Many flaps have been described. The rationale for choosing a particular flap depends on the reconstructive needs of the patient, the size of the defect, and the surgeon's experience.

See Surgical therapy for details on the use of specific flaps.

Relevant images are shown below.

Conclusion

Knee exposure, whether from postarthroplasty dehiscence, trauma, or tumor excision, is a challenge for both plastic and orthopedic surgeons. Furthermore, prior to any surgery on or around the knee, identifying those at risk for wound complications is important. In planning surgery, considering whether the patient was on long-term steroids for arthritis, has medical conditions such as diabetes, and has had other prior surgical procedures in the area is important. Once faced with the task of providing soft tissue coverage over or around the knee, identifying whether the knee is infected versus contaminated is also important. This determines whether an implant may be salvageable.

The first stage is the excision of nonviable tissue and the obliteration of dead space with an appropriate flap cover. A well-vascularized flap provides fresh blood supply, which can deliver antibiotics and humoral defense factors to the wound. After thoroughly evaluating the extent of the wound and, if applicable, the zone of injury, consider a flap with the least amount of morbidity and risk to the patient. If the wound is small and a local fasciocutaneous flap is not in the zone of injury, it should be the first option of closure.
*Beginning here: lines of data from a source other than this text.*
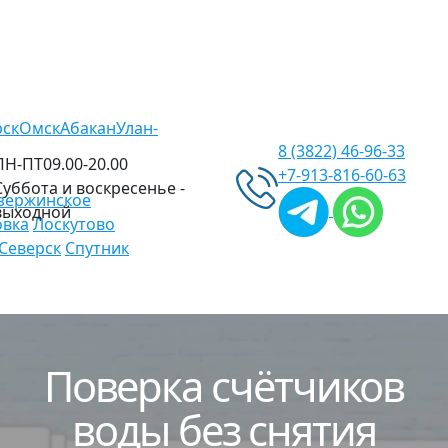
рск
Омск
Абакан
Улан-
8 (3822)
46-96-33
ПН-ПТ
09.00-20.00
+7-913-
816-60-63
Суббота и воскресенье -
зержинское
выходной
овка
Лоскутово
Северск
Спутник
Поверка
счётчиков
воды без снятия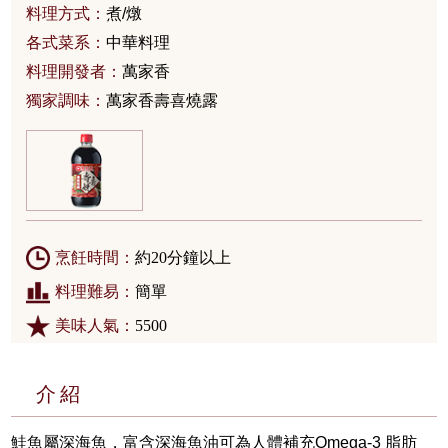
料理方式：
煮/燉
各式菜系：
中華料理
料理開發者：
萬家香
獨家調味：
萬家香壽喜燒露
烹飪時間：
約20分鐘以上
料理難易：
簡單
美味人氣：
5500
介紹
鮭魚屬深海魚，富含深海魚油可為人體補充Omega-3 脂肪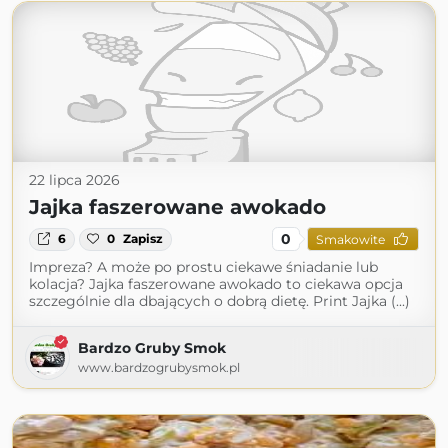
22 lipca 2026
Jajka faszerowane awokado
0
6
0
Zapisz
Smakowite
Impreza? A może po prostu ciekawe śniadanie lub
kolacja? Jajka faszerowane awokado to ciekawa opcja
szczególnie dla dbających o dobrą dietę. Print Jajka (...)
Bardzo Gruby Smok
www.bardzogrubysmok.pl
If no fasciocutaneous flap is available or the wound is too extensive, the next line of defense is a myocutaneous or muscle rotation flap such as the gastrocnemius flap.

Local muscle flaps are more advantageous than free flaps because they require less operative time, can be performed under epidural anesthesia, and have minimal donor site morbidity. If no local rotation flap is available, a free tissue transfer flap, such as a latissimus dorsi flap, is an option. Depending on the location of the wound, size of the defect, and the size of the flap, vein grafts may be needed.
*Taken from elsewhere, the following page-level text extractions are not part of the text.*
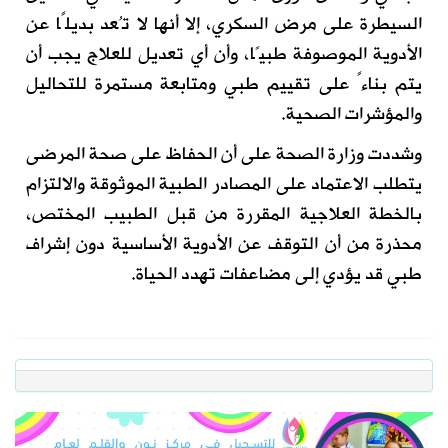
السيطرة على مرض السكري، إلا أنها لا تُعد بديلًا عن
الأدوية الموصوفة طبيًا، وأن أي تعديل للعلاج يجب أن
يتم بناءً على تقييم طبي ومتابعة مستمرة للتحاليل
والمؤشرات الصحية.
وشددت وزارة الصحة على أن الحفاظ على صحة المرضى
يتطلب الاعتماد على المصادر الطبية الموثوقة والالتزام
بالخطة العلاجية المقررة من قبل الطبيب المختص،
محذرة من أن التوقف عن الأدوية الأساسية دون إشراف
طبي قد يؤدي إلى مضاعفات تهدد الحياة.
A study by Raymond et al indicates that in patients who have undergone multiple revisions of TKA, large anterior soft tissue defects can be addressed and limb salvage achieved using free latissimus dorsi myocutaneous flaps. However, although the implants were retained in 14 of the report’s 18 patients, the remaining individuals required above-knee amputation. Moreover, at last follow-up, seven of the patients with the implant in situ were on suppressive antibiotics, with the other seven being infection free.[16]

Ultimately, a study revealed that approximately 75% of exposed knee arthroplasties can be saved with flap coverage, but once exposed, these result in a worse functional outcome than those that healed primarily. The outcome is still superior to amputation or arthrodesis. Results are also better after early, noninfected breakdown in osteoarthritic patients versus delayed breakdown, suggesting chronic infection. Finally, if amputation is necessary, flap coverage can assist in preserving a below-knee level when otherwise-insufficient soft tissue dictates a highly morbid AKA. Therefore, the patient benefits from the functional advantage of a below-knee prosthetic device and a functional knee joint.